Passage shown:
= = = = = = =
ACI 207.2R takes a parallel approach, providing restraint-factor charts and a worked calculation method: for a given wall or slab geometry, the degree of restraint at the surface is estimated from the ratio of member dimension to a characteristic distance from the restrained edge, then combined with the concrete’s tensile strength, elastic modulus, and thermal expansion coefficient to find the temperature change that will cause surface cracking.
The practical workflow, in short:
- Run a transient heat transfer analysis (or use tabulated adiabatic temperature rise data) to get a realistic time-history of \( T_1 \), rather than assuming a uniform section-wide \( \Delta T \).
- Estimate the restraint factor \( R \) from code charts or from a separate stiffness analysis of the specific geometry.
- Apply the creep-adjusted crack-inducing strain equation and compare against tensile strain capacity.
- If cracking is predicted, proceed to reinforcement design for crack width control rather than treating the crack prediction itself as a design failure.
4. When to Escalate to Dedicated Nonlinear Software
The restraint-factor method is deliberately simplified and empirical, and it can be conservative in some geometries and non-conservative in others — a limitation acknowledged in the literature comparing it against more rigorous approaches. For complex geometries, unusual restraint conditions, or high-consequence structures where the simplified method’s uncertainty isn’t acceptable, the next step up is dedicated nonlinear concrete FE software with age-dependent creep models and smeared or discrete cracking formulations built in, rather than a general-purpose linear-elastic structural package pressed into a job it wasn’t designed for. DIANA FEA is the tool most frequently cited in the concrete-cracking research literature for this purpose. For early-age mass concrete specifically — large pours where heat of hydration, not seasonal temperature swing, is the dominant driver — ConcreteWorks (developed with Texas DOT sponsorship) is a purpose-built, more accessible option that couples the thermal and mechanical analysis specifically for that problem.
Closing Thought
The underlying lesson generalizes well beyond concrete: any time a structural analysis tool assumes linear-elastic behavior, but the real material relieves stress through creep, cracking, or plasticity, that tool will systematically overpredict the driving force and underpredict how the structure actually copes with it. The fix isn’t a better mesh or a finer time step in the same linear-elastic package — it’s recognizing that the physics has changed and reaching for a method built for the material actually in front of you.
References
- ACI Committee 207, ACI 207.2R-07: Report on Thermal and Volume Change Effects on Cracking of Mass Concrete, American Concrete Institute, 2007.
- Bamforth, P.B., CIRIA C766: Control of Cracking Caused by Restrained Deformation in Concrete, Construction Industry Research and Information Association, 2018 (updating CIRIA C660, 2007).
- Jędrzejewska, A. et al., “Standardized models for cracking due to restraint of imposed strains — the state of the art,” Structural Concrete, 2023.
- VibrationData blog, “Why Union Pacific Is Painting Its Rails White: Thermal Stress, Sun Kink, and Coating Chemistry,” July 2026 — for the fully-restrained \( \sigma = E\alpha\Delta T \) baseline case.
= = = = = = =
[Collected data]
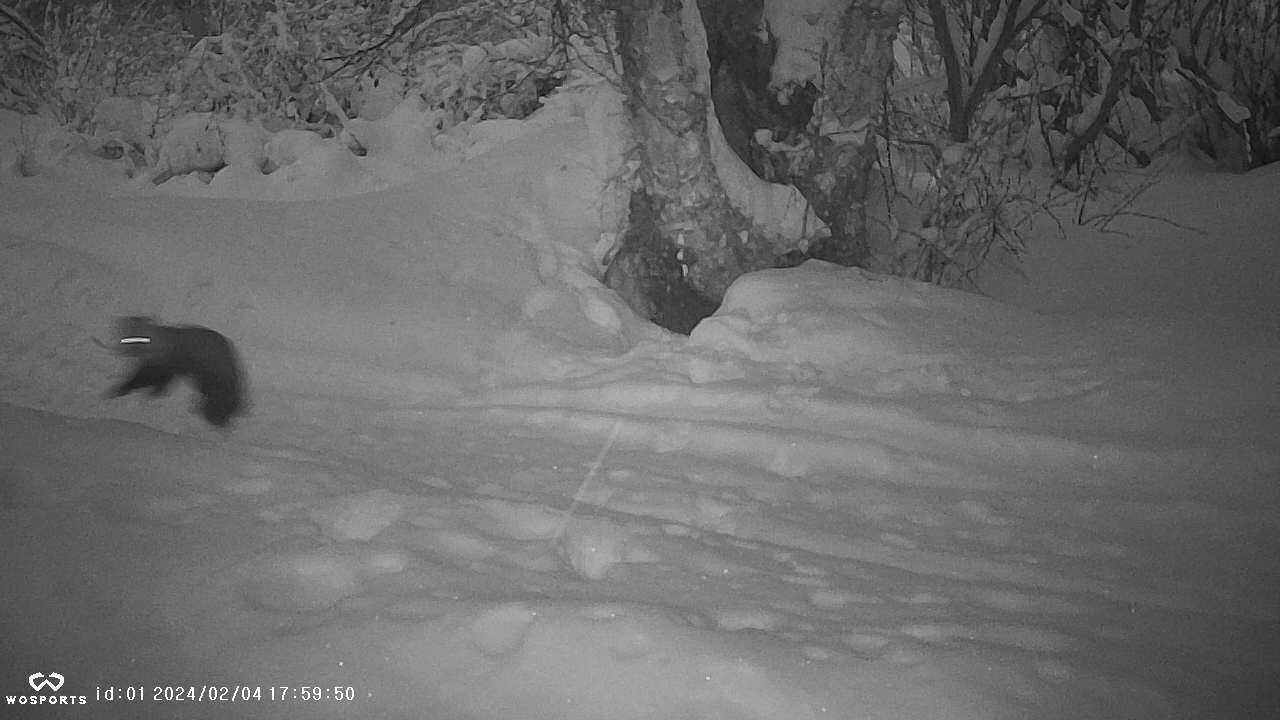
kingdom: Animalia
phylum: Chordata
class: Mammalia
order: Carnivora
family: Mustelidae
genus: Martes
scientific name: Martes americana
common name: American marten
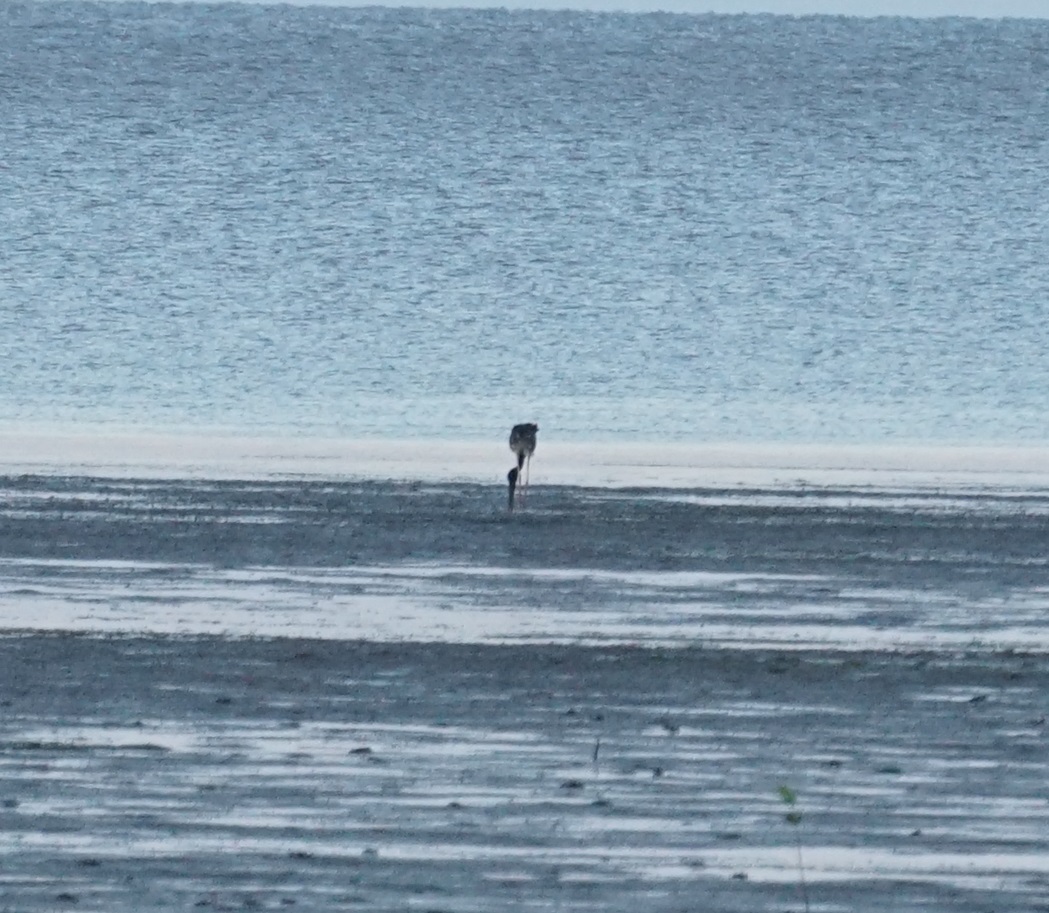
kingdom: Animalia
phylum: Chordata
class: Aves
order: Ciconiiformes
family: Ciconiidae
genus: Ephippiorhynchus
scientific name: Ephippiorhynchus asiaticus
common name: Black-necked stork
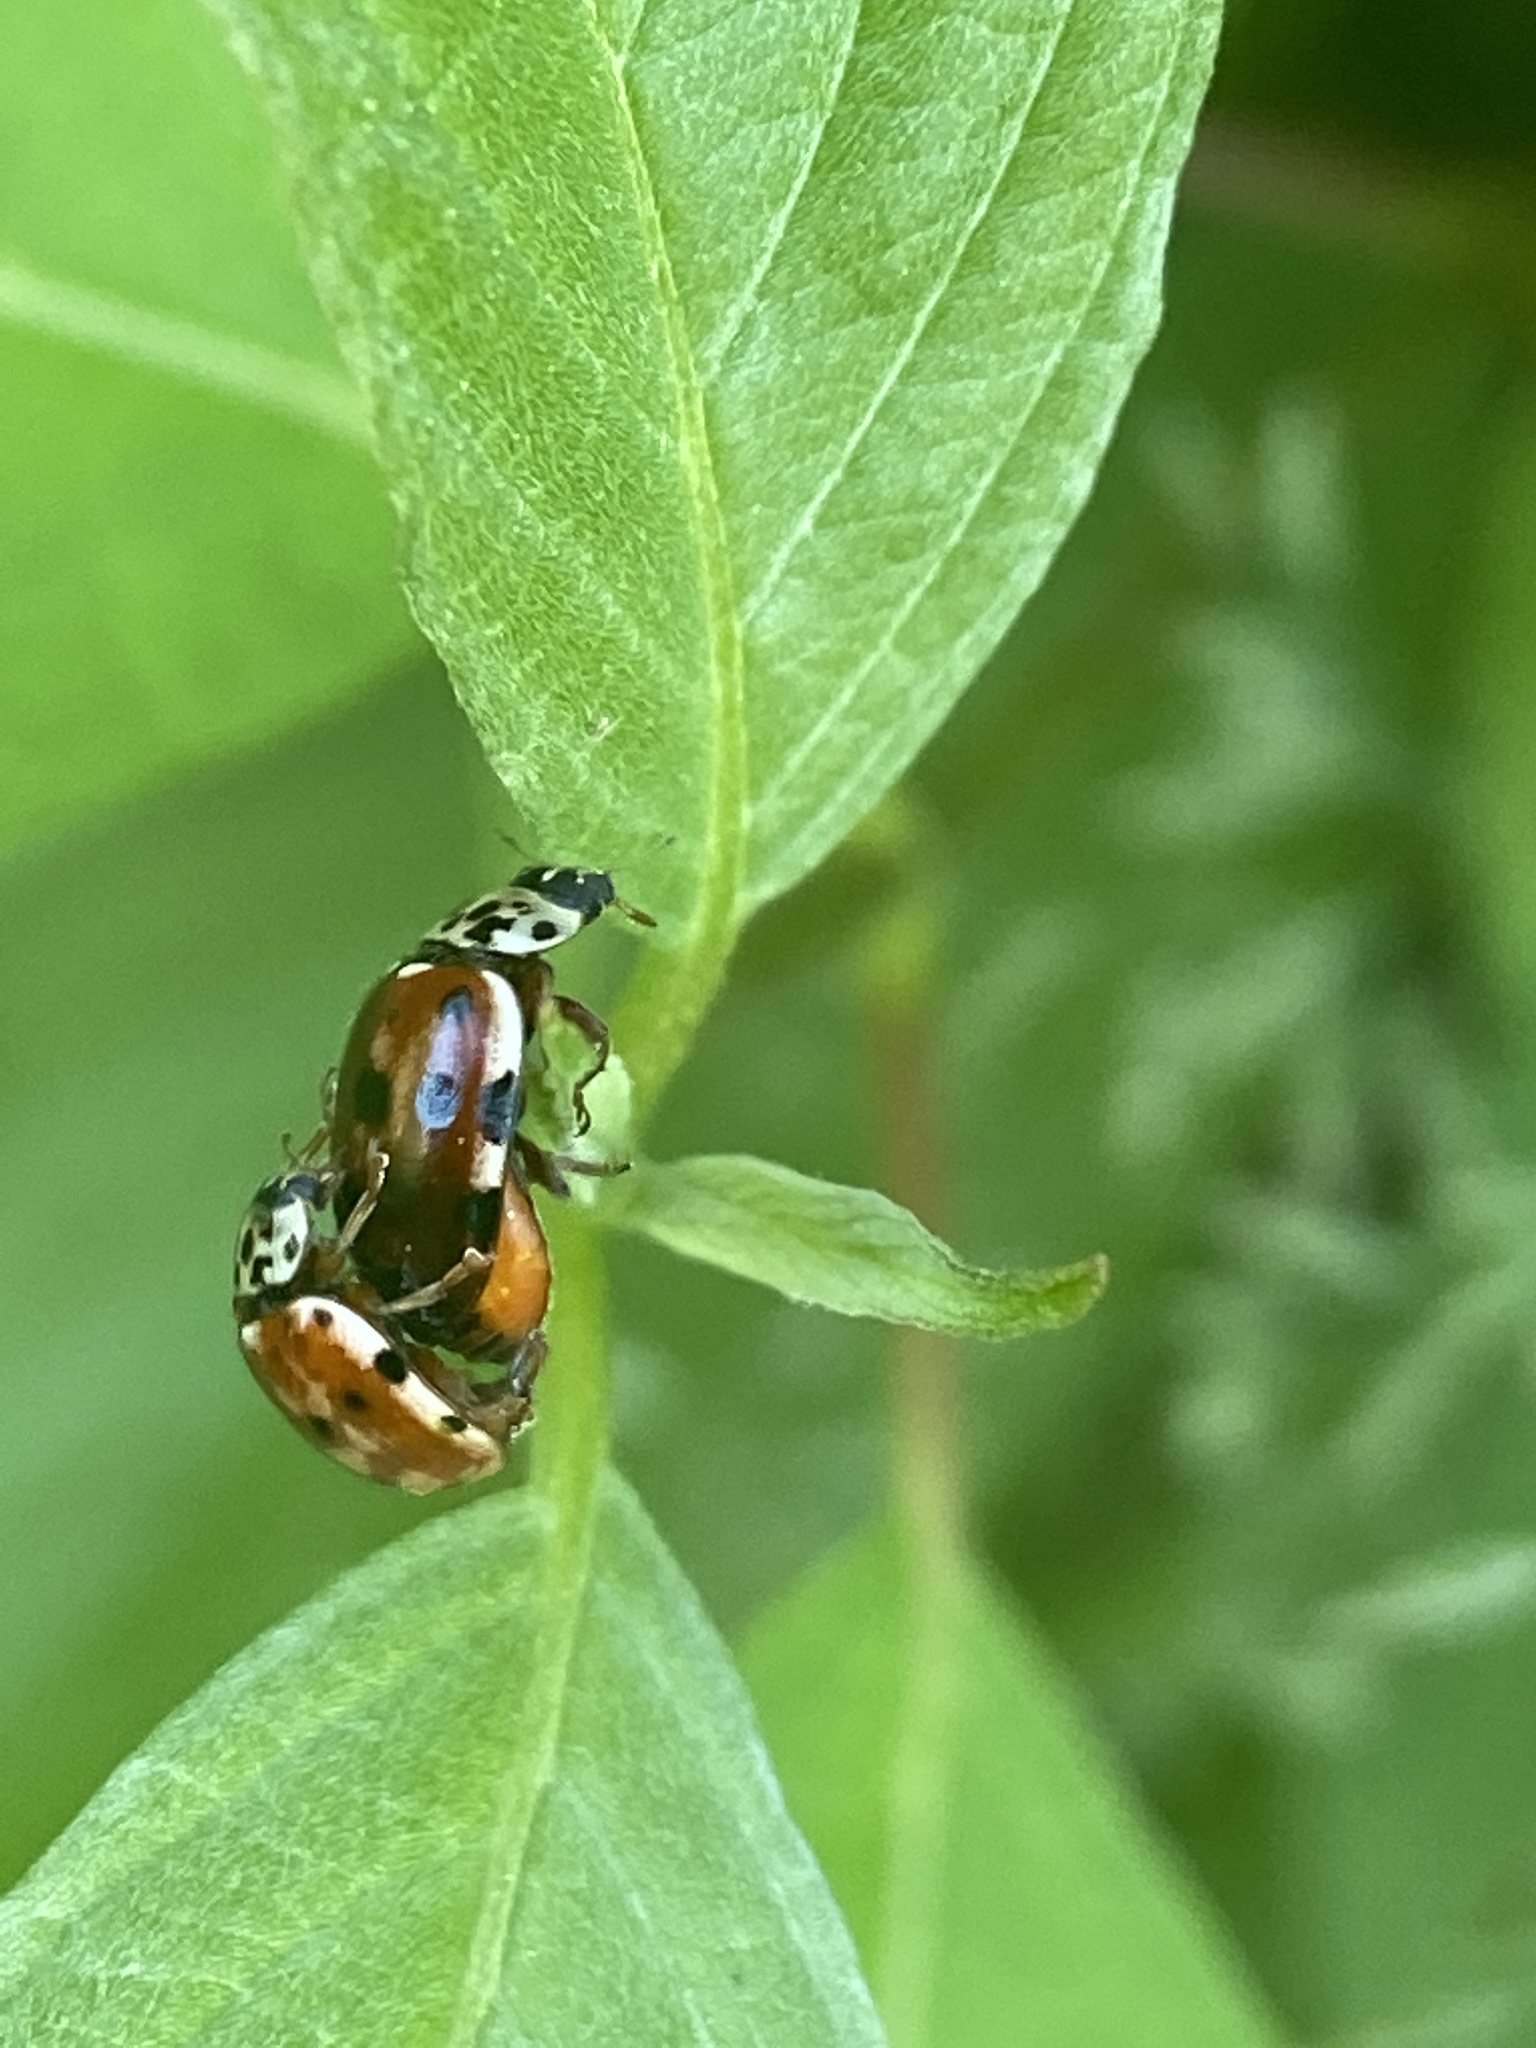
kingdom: Animalia
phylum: Arthropoda
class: Insecta
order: Coleoptera
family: Coccinellidae
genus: Harmonia
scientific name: Harmonia quadripunctata
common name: Cream-streaked ladybird
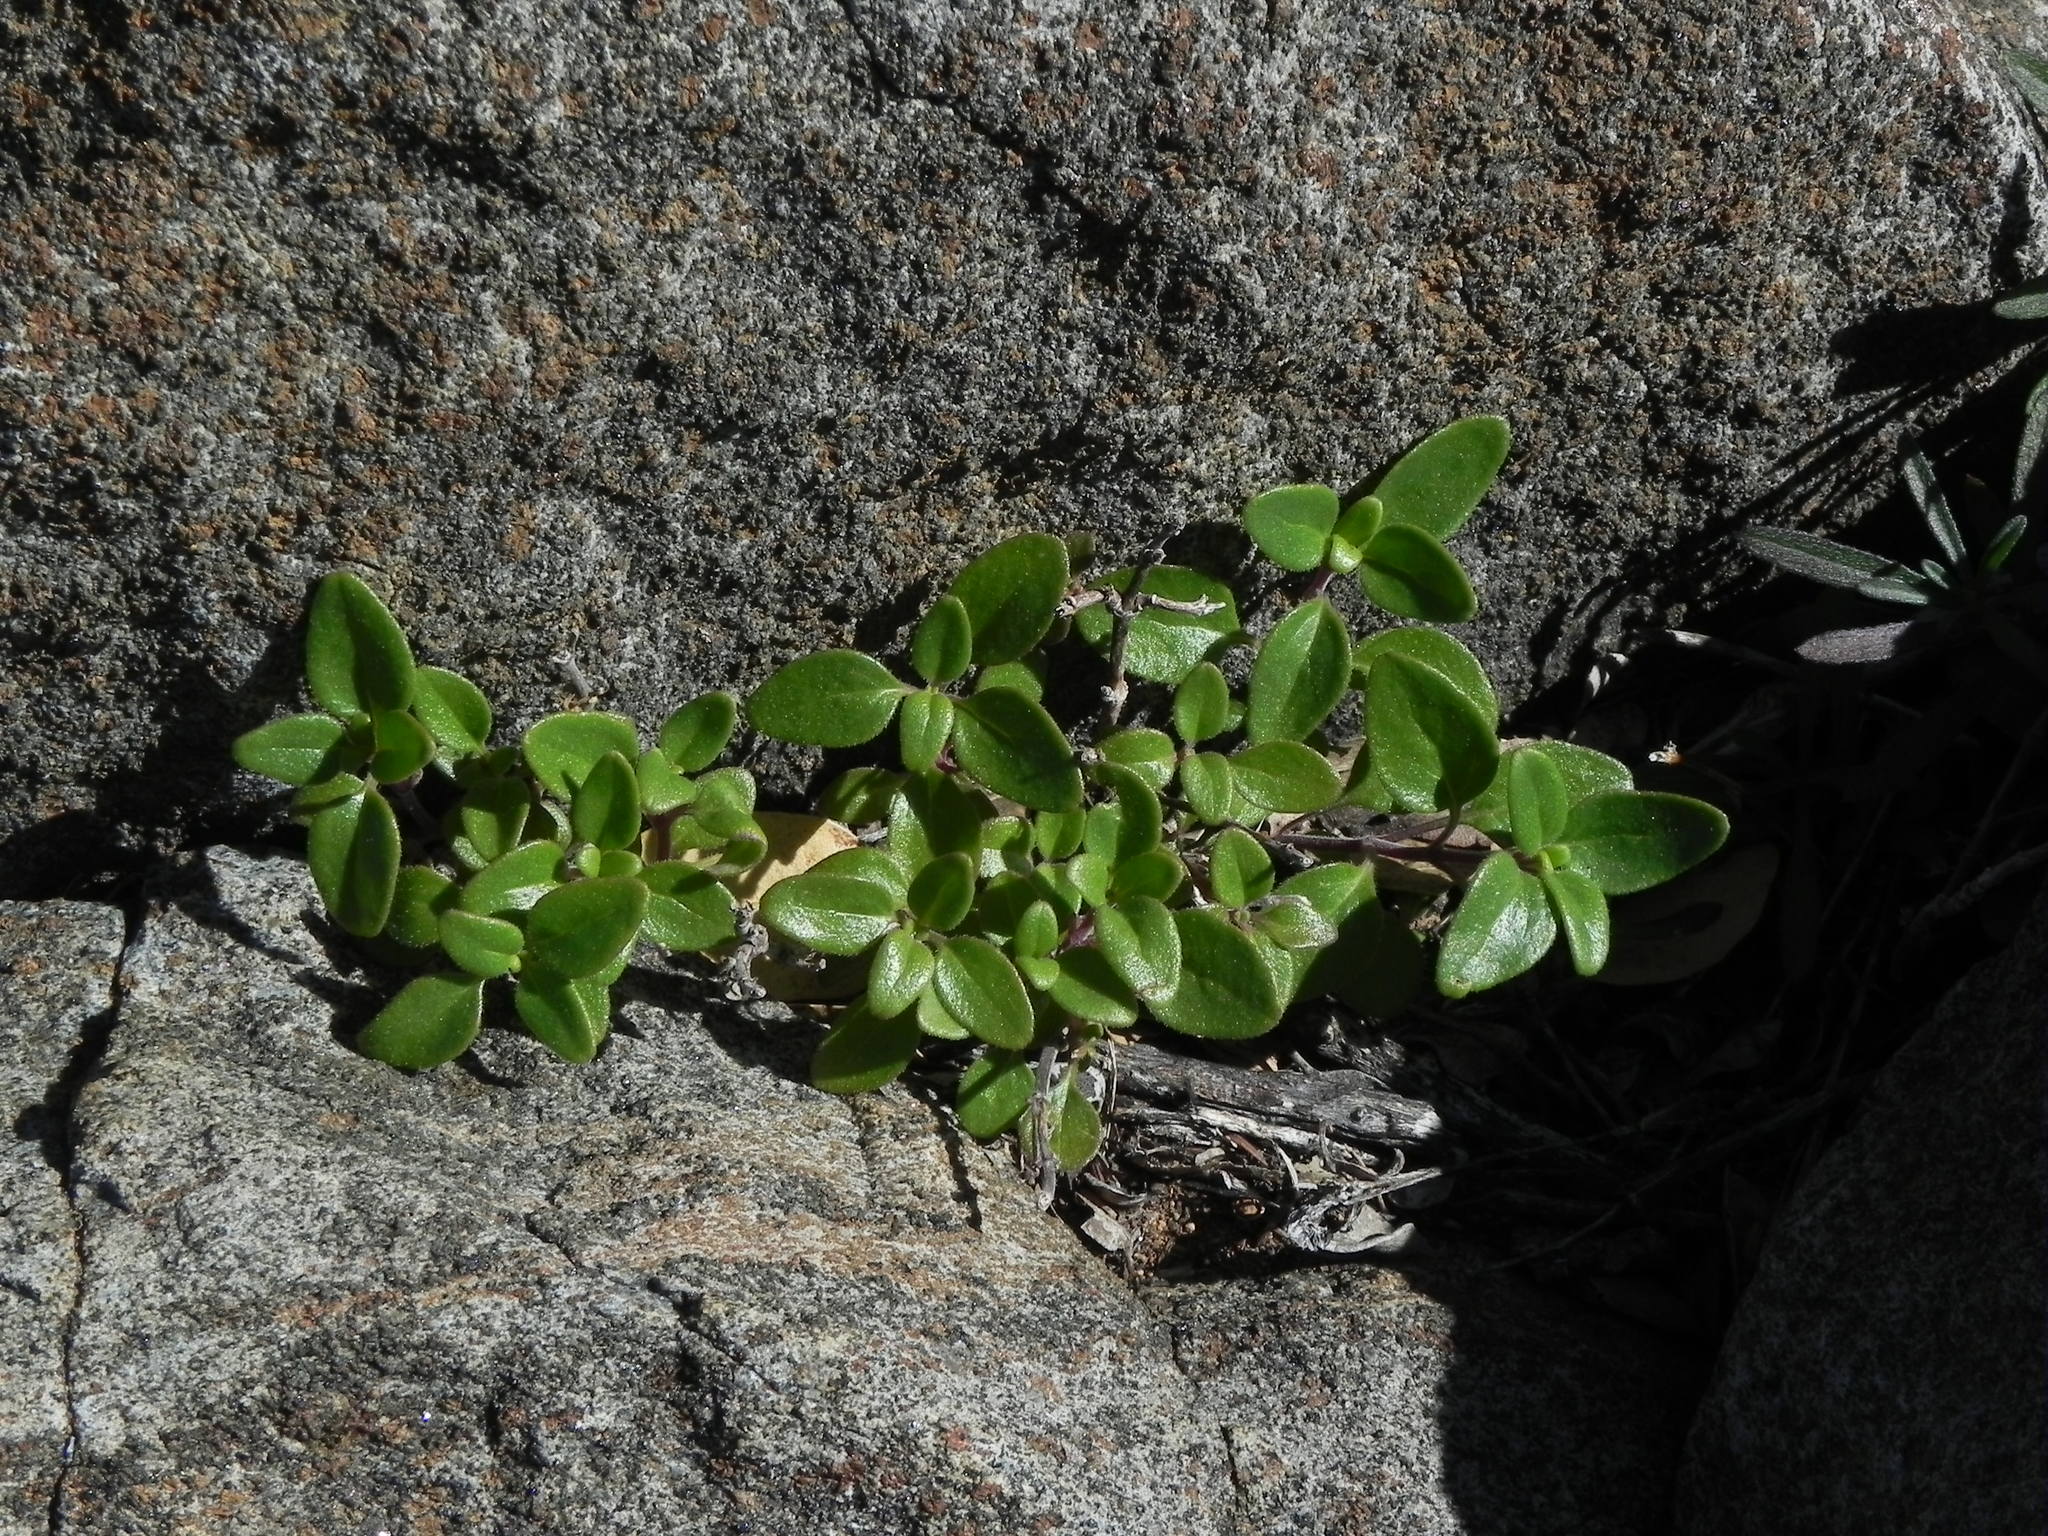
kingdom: Plantae
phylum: Tracheophyta
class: Magnoliopsida
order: Lamiales
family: Lamiaceae
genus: Monardella
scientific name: Monardella macrantha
= = = = = = =
Translate this sentence from the passage on concrete cracking into Spanish: "DIANA FEA is the tool most frequently cited in the concrete-cracking research literature for this purpose."

DIANA FEA es la herramienta citada con mayor frecuencia en la literatura de investigación sobre la fisuración del hormigón para este fin.